=== Begin Enclosure ===
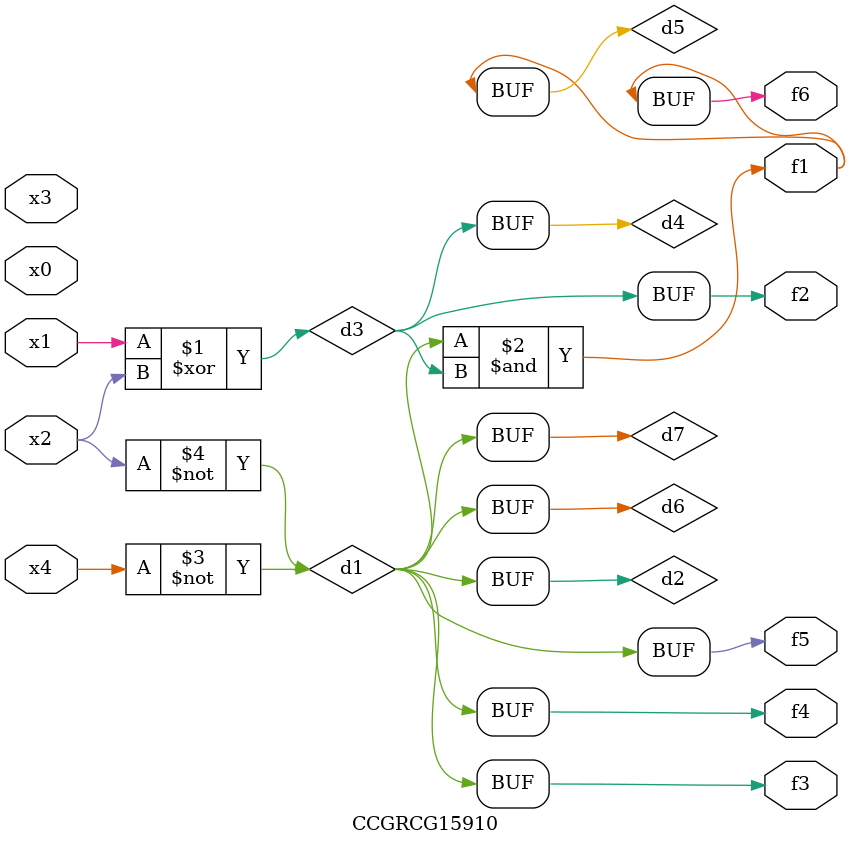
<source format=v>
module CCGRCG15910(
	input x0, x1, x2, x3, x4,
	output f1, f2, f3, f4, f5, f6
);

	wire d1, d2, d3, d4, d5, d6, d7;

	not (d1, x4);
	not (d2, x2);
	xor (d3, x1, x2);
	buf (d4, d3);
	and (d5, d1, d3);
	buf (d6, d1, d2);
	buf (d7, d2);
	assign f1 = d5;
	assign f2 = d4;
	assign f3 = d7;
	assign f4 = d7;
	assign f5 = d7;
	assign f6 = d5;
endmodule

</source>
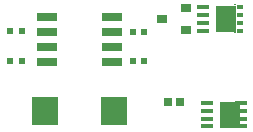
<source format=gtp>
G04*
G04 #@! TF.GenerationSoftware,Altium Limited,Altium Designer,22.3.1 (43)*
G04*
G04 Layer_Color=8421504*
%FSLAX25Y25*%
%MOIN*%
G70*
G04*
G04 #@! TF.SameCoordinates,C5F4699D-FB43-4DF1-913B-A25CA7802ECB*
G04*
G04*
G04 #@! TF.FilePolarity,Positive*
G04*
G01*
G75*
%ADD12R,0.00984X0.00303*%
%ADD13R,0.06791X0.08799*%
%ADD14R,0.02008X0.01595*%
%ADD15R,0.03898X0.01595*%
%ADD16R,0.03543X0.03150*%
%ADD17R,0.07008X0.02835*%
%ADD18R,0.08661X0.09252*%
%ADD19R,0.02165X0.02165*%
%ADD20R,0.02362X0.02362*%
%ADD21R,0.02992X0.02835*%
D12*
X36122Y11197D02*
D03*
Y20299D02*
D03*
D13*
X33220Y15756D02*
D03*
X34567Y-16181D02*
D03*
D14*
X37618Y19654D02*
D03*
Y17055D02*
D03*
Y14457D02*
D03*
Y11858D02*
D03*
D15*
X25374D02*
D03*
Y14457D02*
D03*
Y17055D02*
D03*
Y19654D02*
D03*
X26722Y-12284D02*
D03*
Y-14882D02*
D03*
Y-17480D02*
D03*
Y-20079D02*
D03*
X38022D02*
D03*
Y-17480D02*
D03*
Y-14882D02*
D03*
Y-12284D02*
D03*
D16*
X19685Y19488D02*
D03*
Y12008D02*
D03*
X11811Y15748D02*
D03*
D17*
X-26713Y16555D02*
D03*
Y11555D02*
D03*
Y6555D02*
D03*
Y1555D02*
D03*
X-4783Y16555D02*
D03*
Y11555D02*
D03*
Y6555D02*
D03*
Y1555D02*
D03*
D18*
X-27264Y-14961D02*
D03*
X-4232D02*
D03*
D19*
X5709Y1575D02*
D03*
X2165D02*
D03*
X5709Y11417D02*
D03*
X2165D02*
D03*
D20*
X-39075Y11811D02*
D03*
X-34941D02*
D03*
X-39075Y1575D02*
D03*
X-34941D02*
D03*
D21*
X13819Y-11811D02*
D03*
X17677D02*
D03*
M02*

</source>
=== End Enclosure ===
=== Begin Enclosure ===
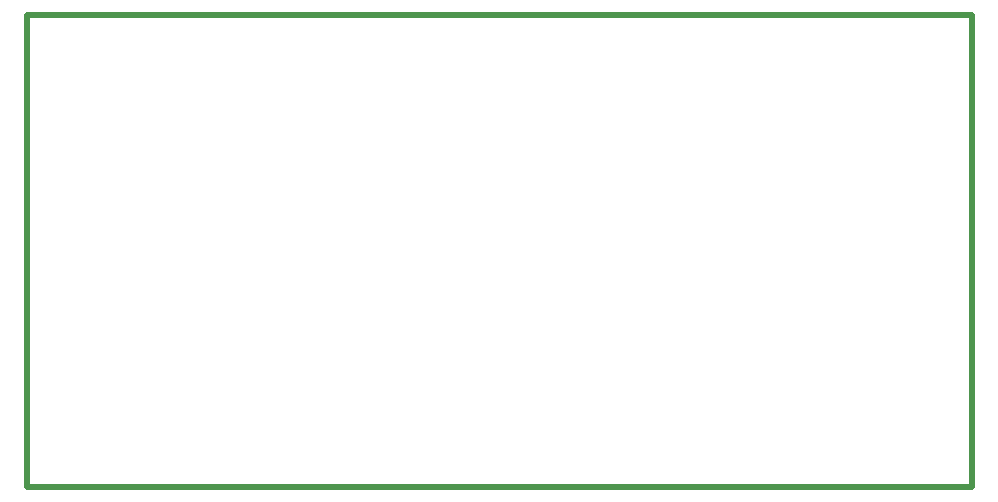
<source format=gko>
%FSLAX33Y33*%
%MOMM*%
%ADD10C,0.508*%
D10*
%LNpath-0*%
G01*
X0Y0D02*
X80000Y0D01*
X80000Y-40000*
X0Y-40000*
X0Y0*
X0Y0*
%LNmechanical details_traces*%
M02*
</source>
=== End Enclosure ===
Work instruction: Scan the material for lines with the word "format". Reply with how many there are, number only.

Solution: 3